Swap is slow? Have you benchmarked it? I would be willing to bet 1,000 XP (if I could) against that assumption. Hard disks nowadays are incredibly fast - not as fast as RAM, but fast nonetheless. On my 4-year-old machine, where I had 4GB RAM, I wouldn't really notice the swapping until I got to about 2 or 3GB of swap used, and it only got unnerving when I was sitting over 4GB of swap in use. On my current machine (set up in May, 2008), with 8GB RAM, I haven't noticed any significant impact to responsiveness sitting at 3 or 4 GB of swap used. (Of course, the next question is what the heck I'm doing with that much RAM in use on my desktop, but that's another topic.) In short, I don't believe your claim that swap is slow.

Second, I did propose a solution to your problem: exit. As in, do all your hard work in a subprocess, and when it exits, its memory is reclaimed.
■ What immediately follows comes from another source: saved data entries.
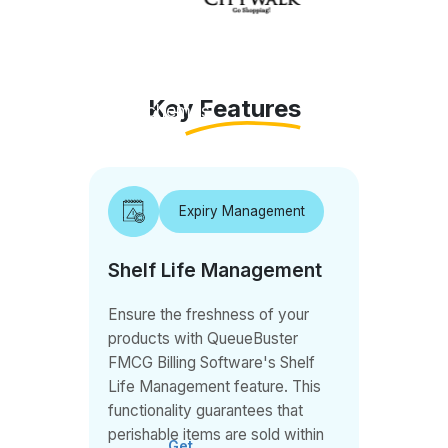
tracking,
pricing,
markdowns,
Key Features
schemes,
discounts,
mobile
app for
Expiry Management
orders,
GST, E-
Shelf Life Management
Invoicing,
mobile
Ensure the freshness of your
reporting,
products with QueueBuster
and more.
FMCG Billing Software's Shelf
Life Management feature. This
functionality guarantees that
perishable items are sold within
Get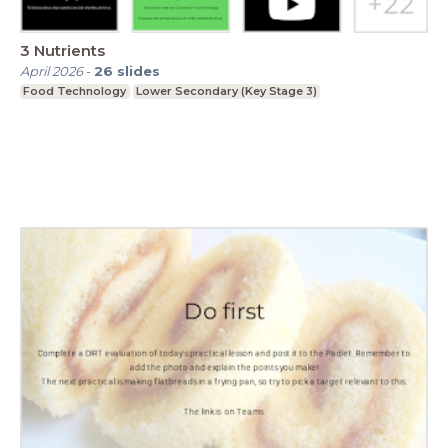
3 Nutrients
April 2026
-
26
slides
Food Technology
Lower Secondary (Key Stage 3)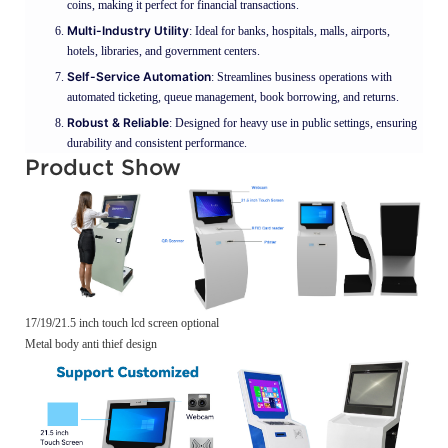
coins, making it perfect for financial transactions.
Multi-Industry Utility
: Ideal for banks, hospitals, malls, airports,
hotels, libraries, and government centers.
Self-Service Automation
: Streamlines business operations with
automated ticketing, queue management, book borrowing, and returns.
Robust & Reliable
: Designed for heavy use in public settings, ensuring
durability and consistent performance.
Product Show
17/19/21.5 inch touch lcd screen optional
Metal body anti thief design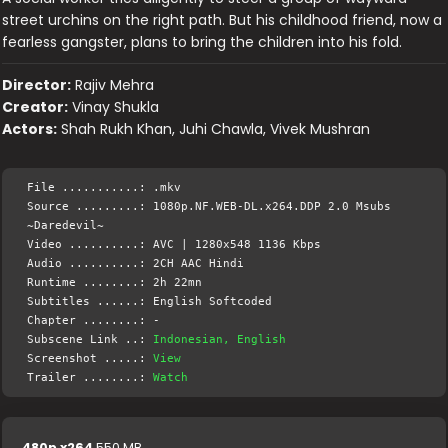
street urchins on the right path. But his childhood friend, now a
fearless gangster, plans to bring the children into his fold.
Director:
Rajiv Mehra
Creator:
Vinay Shukla
Actors:
Shah Rukh Khan, Juhi Chawla, Vivek Mushran
File ...........: .mkv
Source .........: 1080p.NF.WEB-DL.x264.DDP 2.0 Msubs
~Daredevil~
Video ..........: AVC | 1280x548 1136 Kbps
Audio ..........: 2CH AAC Hindi
Runtime ........: 2h 22mn
Subtitles ......: English Softcoded
Chapter ........: -
Subscene Link ..:
Indonesian, English
Screenshot .....:
View
Trailer ........:
Watch
480p x264
550 MB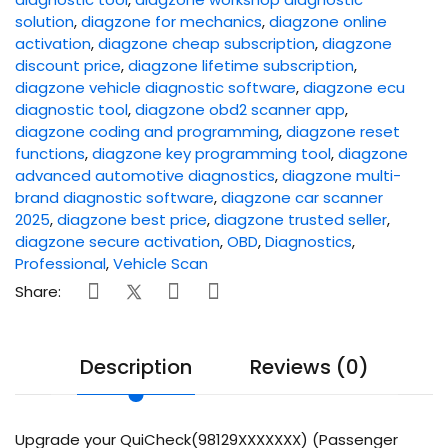
solution
,
diagzone for mechanics
,
diagzone online
activation
,
diagzone cheap subscription
,
diagzone
discount price
,
diagzone lifetime subscription
,
diagzone vehicle diagnostic software
,
diagzone ecu
diagnostic tool
,
diagzone obd2 scanner app
,
diagzone coding and programming
,
diagzone reset
functions
,
diagzone key programming tool
,
diagzone
advanced automotive diagnostics
,
diagzone multi-
brand diagnostic software
,
diagzone car scanner
2025
,
diagzone best price
,
diagzone trusted seller
,
diagzone secure activation
,
OBD
,
Diagnostics
,
Professional
,
Vehicle Scan
Share:
Description
Reviews (0)
Upgrade your QuiCheck(98129XXXXXXX) (Passenger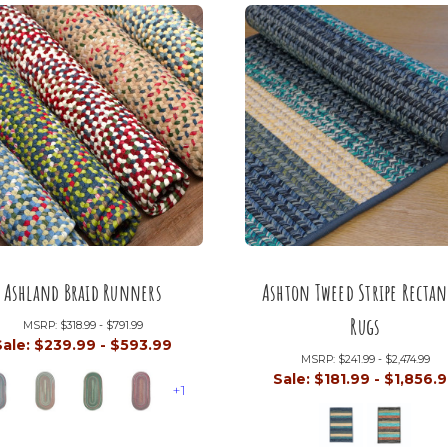
Ashland Braid Runners
Ashton Tweed Stripe Rectan
Rugs
MSRP:
$318.99 - $791.99
Sale:
$239.99 - $593.99
MSRP:
$241.99 - $2,474.99
Sale:
$181.99 - $1,856.
+1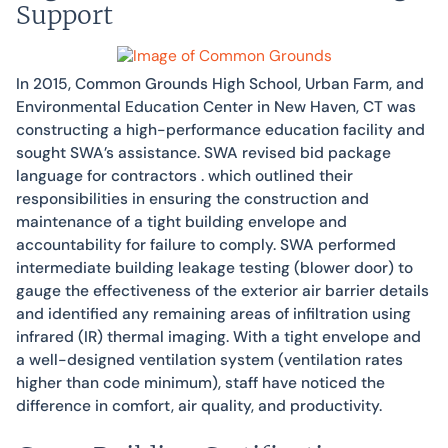
Support
In 2015, Common Grounds High School, Urban Farm, and
Environmental Education Center in New Haven, CT was
constructing a high-performance education facility and
sought SWA’s assistance. SWA revised bid package
language for contractors . which outlined their
responsibilities in ensuring the construction and
maintenance of a tight building envelope and
accountability for failure to comply. SWA performed
intermediate building leakage testing (blower door) to
gauge the effectiveness of the exterior air barrier details
and identified any remaining areas of infiltration using
infrared (IR) thermal imaging. With a tight envelope and
a well-designed ventilation system (ventilation rates
higher than code minimum), staff have noticed the
difference in comfort, air quality, and productivity.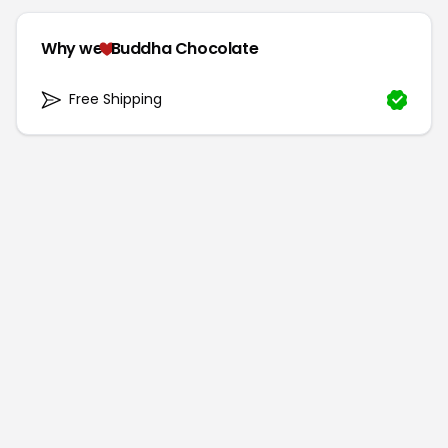
Why we
Buddha Chocolate
Free Shipping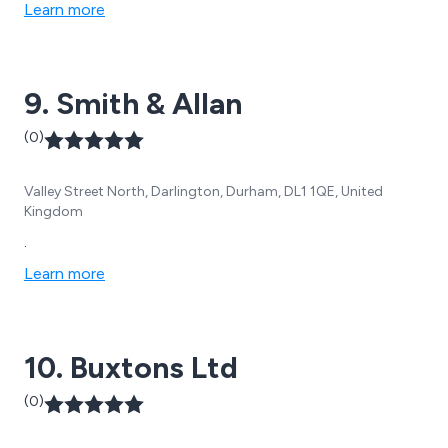
Learn more
9. Smith & Allan
(0)
Valley Street North, Darlington, Durham, DL1 1QE, United
Kingdom
.
Learn more
10. Buxtons Ltd
(0)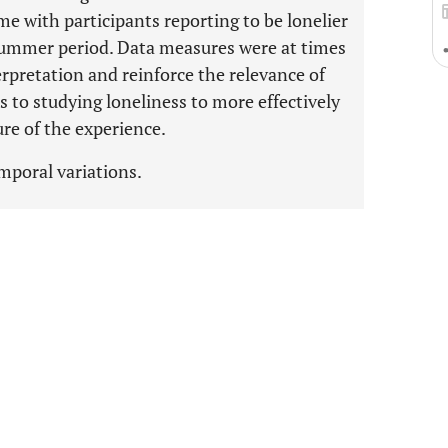
me with participants reporting to be lonelier
summer period. Data measures were at times
rpretation and reinforce the relevance of
o studying loneliness to more effectively
re of the experience.
emporal variations.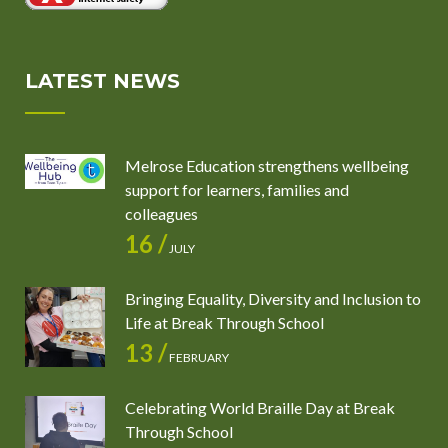
LATEST NEWS
Melrose Education strengthens wellbeing
support for learners, families and
colleagues
16 /
JULY
Bringing Equality, Diversity and Inclusion to
Life at Break Through School
13 /
FEBRUARY
Celebrating World Braille Day at Break
Through School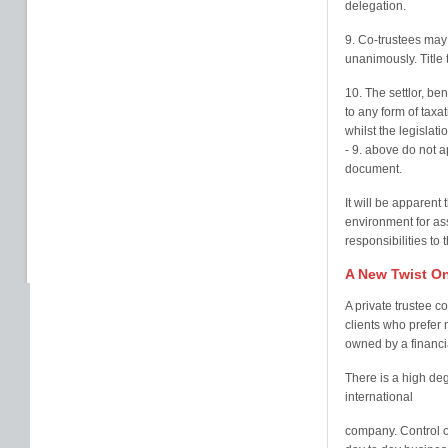
delegation.
9. Co-trustees may 
unanimously. Title 
10. The settlor, ben
to any form of taxat
whilst the legislati
- 9. above do not a
document.
It will be apparent 
environment for ass
responsibilities to 
A New Twist On
A private trustee c
clients who prefer 
owned by a financial
There is a high degr
international
company. Control o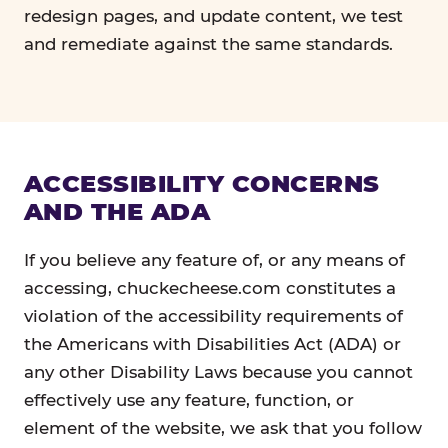
redesign pages, and update content, we test
and remediate against the same standards.
ACCESSIBILITY CONCERNS
AND THE ADA
If you believe any feature of, or any means of
accessing, chuckecheese.com constitutes a
violation of the accessibility requirements of
the Americans with Disabilities Act (ADA) or
any other Disability Laws because you cannot
effectively use any feature, function, or
element of the website, we ask that you follow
That's how the operating system works. The reason why you can't just return no-longer-needed memory back to the OS is simple: the OS authors know what you apparently don't believe: swap is NOT slow. It's generally faster for the system as a whole to swap out unused memory when/if it needs additional memory than it is to re-allocate it later. Of course, I said generally, so if benchmarks actually show that your system would run faster with reclamation of memory, there is a way: exit from the subprocess that is actually using the memory. (That doesn't mean swap is slow - just slower than the alternative of exiting.)

Calling an actual solution "a workaround" is merely semantics trying to denigrate the solution proposed. They mean the same thing, with differing interpretations of elegance. I just happen to not agree with you that freeing memory to the OS is any more elegant for most applications. It's going to be extremely rare that an application knows the system memory usage better than the kernel. The far more elegant solution is buying more RAM or increasing swap space (or both). It allows developers to spend more time worrying about important things like functionality. Of course, here I'm assuming legitimate use for the memory, and not a memory leak (where no amount of RAM or swap space will suffice over time).